(Beginning of RECORDS FOR THE EXERCISE)
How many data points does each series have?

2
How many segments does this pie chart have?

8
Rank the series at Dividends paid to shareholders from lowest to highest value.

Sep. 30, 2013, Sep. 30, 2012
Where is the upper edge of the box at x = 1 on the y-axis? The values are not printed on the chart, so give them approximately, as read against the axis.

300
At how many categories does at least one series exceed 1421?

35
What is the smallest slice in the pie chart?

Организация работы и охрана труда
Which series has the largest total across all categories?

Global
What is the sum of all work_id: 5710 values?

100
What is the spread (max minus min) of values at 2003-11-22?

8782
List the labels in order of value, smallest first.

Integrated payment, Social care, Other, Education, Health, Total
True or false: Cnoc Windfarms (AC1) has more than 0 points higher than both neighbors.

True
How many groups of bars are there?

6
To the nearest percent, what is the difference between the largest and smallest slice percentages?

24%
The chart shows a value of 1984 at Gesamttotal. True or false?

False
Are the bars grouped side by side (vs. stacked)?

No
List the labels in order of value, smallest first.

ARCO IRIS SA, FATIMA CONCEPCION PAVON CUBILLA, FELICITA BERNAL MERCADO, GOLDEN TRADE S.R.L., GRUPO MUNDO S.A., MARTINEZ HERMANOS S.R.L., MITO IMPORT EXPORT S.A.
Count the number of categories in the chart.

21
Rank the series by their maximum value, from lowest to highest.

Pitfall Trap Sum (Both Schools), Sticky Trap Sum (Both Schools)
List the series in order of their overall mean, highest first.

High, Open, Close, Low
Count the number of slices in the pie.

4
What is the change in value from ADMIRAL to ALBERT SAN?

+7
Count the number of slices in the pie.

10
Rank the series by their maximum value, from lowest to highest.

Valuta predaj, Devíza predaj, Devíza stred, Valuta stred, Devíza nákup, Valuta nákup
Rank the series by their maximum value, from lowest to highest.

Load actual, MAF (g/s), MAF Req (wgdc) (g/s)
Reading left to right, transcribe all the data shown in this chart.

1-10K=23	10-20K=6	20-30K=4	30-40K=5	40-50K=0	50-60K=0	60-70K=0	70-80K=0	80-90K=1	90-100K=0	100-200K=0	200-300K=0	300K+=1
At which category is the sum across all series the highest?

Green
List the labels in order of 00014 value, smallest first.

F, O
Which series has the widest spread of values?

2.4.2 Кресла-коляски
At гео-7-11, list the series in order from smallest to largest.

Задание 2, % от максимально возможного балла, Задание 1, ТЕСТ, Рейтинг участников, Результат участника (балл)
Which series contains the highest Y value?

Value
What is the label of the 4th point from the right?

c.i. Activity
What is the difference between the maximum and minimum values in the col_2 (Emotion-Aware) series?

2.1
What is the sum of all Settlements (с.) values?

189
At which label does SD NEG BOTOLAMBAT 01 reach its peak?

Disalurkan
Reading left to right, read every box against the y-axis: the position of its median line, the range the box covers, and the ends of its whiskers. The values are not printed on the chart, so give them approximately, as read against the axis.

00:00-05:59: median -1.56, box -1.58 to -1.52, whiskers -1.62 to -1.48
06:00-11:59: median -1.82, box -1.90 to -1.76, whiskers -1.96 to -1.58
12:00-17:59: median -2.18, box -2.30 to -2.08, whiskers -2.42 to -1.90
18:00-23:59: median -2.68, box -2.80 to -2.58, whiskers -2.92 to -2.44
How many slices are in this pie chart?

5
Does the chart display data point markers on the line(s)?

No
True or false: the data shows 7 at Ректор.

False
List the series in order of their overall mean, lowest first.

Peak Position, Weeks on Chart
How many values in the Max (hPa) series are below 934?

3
(End of RECORDS FOR THE EXERCISE)
ACTIVITY: Find each line in the records above that contains the string "between", and copy those lines out in full.

COMPLETED EXERCISE:
To the nearest percent, what is the difference between the largest and smallest slice percentages?
What is the difference between the maximum and minimum values in the col_2 (Emotion-Aware) series?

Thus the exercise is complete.